Builds can start out in non-dag mode and enter DAG mode as soon as a step is uploaded with depends_on. You can also force DAG mode by adding dag: true at the top-level of a yaml upload.
You can run further with this by adding explicit dependencies to all the steps as well. But one thing to keep in mind is that dependencies need to exist at upload time which might not work if you have to upload the last steps first that might need to depend on early steps which are not yet uploaded. The good news is that, with DAG mode, and with a fully defined graph of dependencies, the order of upload doesnt really matter.

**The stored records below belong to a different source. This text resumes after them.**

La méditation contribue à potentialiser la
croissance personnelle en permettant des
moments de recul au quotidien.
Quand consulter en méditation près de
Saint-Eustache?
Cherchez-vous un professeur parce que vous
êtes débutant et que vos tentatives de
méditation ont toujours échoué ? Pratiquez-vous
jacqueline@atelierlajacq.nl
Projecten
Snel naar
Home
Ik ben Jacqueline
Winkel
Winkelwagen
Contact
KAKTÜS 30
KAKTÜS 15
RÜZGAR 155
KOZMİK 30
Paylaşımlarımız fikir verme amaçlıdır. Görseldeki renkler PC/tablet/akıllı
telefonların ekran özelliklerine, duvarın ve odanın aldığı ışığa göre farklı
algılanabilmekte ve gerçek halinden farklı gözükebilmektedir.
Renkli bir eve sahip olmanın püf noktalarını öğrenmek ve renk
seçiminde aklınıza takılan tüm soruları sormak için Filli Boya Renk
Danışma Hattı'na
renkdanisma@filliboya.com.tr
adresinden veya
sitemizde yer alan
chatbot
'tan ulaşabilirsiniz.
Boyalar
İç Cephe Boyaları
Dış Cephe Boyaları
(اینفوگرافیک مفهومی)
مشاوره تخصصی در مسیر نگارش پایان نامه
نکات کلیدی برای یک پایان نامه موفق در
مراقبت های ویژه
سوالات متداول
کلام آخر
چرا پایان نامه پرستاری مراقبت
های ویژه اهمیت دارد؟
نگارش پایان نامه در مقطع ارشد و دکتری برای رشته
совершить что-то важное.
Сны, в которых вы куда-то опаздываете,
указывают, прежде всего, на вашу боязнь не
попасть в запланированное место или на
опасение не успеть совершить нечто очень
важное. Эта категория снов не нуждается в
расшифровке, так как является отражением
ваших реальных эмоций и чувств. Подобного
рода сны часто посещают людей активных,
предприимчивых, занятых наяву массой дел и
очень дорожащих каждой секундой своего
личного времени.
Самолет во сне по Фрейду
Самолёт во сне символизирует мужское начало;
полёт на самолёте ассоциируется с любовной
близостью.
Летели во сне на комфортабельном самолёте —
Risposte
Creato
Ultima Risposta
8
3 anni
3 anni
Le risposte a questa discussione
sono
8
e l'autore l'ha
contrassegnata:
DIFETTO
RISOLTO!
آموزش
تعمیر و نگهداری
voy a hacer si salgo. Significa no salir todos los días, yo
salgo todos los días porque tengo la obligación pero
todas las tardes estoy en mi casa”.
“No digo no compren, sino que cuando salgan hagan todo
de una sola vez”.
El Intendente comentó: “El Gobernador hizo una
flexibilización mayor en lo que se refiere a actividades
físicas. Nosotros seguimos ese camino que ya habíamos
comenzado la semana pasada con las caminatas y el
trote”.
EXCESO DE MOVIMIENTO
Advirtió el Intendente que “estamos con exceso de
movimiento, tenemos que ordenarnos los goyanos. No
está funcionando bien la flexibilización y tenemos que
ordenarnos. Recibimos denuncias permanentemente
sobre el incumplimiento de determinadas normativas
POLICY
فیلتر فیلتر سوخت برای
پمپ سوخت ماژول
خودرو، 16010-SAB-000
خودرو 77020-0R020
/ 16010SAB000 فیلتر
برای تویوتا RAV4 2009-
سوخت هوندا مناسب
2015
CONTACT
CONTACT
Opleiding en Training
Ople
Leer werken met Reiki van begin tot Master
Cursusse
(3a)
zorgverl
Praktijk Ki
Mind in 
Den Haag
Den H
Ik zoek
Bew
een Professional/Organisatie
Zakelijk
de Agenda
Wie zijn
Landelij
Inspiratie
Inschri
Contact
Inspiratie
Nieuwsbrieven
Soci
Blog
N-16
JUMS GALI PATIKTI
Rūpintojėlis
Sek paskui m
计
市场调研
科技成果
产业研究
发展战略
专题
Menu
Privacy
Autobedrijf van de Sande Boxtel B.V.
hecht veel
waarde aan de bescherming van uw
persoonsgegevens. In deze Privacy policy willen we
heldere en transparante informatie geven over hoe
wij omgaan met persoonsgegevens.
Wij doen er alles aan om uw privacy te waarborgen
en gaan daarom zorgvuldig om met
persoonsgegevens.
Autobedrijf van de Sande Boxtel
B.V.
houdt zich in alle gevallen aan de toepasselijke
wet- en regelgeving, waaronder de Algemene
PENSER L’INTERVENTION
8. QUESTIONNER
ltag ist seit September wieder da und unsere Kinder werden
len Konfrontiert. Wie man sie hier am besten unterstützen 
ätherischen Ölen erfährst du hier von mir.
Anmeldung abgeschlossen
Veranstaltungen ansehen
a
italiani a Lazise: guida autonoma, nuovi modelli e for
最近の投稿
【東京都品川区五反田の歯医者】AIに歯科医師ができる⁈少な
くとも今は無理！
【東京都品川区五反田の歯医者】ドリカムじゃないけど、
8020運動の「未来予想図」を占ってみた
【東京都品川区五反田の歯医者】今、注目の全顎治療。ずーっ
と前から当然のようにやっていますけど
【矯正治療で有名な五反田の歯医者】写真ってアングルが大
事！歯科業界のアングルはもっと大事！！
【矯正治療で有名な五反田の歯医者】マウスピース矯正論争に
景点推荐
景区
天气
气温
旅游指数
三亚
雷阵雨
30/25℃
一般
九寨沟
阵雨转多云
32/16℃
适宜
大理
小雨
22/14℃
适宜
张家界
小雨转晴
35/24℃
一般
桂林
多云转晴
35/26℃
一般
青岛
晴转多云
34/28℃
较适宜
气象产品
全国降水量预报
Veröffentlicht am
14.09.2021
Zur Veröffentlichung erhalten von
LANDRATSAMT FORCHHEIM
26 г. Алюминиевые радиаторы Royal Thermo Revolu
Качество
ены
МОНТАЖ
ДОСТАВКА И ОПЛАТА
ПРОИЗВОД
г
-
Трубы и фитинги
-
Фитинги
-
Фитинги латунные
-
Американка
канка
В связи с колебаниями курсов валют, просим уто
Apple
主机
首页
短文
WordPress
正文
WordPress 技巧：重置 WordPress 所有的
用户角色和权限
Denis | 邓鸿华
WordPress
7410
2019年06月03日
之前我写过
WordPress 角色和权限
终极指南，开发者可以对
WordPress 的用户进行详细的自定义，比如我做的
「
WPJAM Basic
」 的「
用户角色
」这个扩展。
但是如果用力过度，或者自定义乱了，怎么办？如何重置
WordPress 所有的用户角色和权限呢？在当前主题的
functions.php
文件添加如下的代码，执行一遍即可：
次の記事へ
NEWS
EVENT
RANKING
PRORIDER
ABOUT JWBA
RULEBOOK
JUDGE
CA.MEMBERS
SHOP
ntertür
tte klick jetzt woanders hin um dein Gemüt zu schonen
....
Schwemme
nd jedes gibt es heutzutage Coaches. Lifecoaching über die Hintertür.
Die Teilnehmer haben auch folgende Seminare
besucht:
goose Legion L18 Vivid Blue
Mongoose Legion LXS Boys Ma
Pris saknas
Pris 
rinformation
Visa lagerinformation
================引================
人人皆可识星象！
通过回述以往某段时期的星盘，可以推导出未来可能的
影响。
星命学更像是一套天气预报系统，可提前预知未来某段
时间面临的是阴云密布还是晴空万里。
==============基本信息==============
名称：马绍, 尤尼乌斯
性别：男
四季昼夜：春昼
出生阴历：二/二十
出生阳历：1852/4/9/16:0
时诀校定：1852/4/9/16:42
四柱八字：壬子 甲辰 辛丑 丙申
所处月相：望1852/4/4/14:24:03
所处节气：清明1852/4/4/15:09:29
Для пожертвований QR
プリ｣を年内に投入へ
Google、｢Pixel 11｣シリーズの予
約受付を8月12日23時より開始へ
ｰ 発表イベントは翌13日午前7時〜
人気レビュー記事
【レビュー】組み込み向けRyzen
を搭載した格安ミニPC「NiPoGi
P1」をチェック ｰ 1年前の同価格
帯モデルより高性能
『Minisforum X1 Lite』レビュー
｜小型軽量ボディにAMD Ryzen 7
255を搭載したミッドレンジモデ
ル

From here, its possible this is going to get really complex. So the best thing to do would be to have a play around with it and then come back with any questions if thats the approach you want to take. I don’t think I’d be able to provide all information you’d need without you having some experience (assuming you dont already) with this sort of setup.
Lastly, I’ll share that if you append /dag to your build URL you’ll see a visualisation of the build graph. It’s has a few issues still around some steps types but should go pretty far to help you here. It’s just not quite production ready so we don’t have a specific button in the UI to take you there. Basically, use with caution.
Thanks, yq looks interesting; I’ve used jq extensively. It’ll take some effort to update tooling so yq is available in the context where it’ll be needed, so that might not be the most obvious solution for us.
We were wanting to avoid triggering further pipelines; we already have 100s of pipelines, and the latency/overhead every additional trigger introduces is not ideal.
However, the DAG mode sounds interesting – is this behaviour documented anywhere? I didn’t realize once it’s in this mode completion of current step is guaranteed.
The DAG page is currently not yet available for public release since it still needs some product design details. But if you have more questions around it as you explore, please don’t hesitate to reach out here.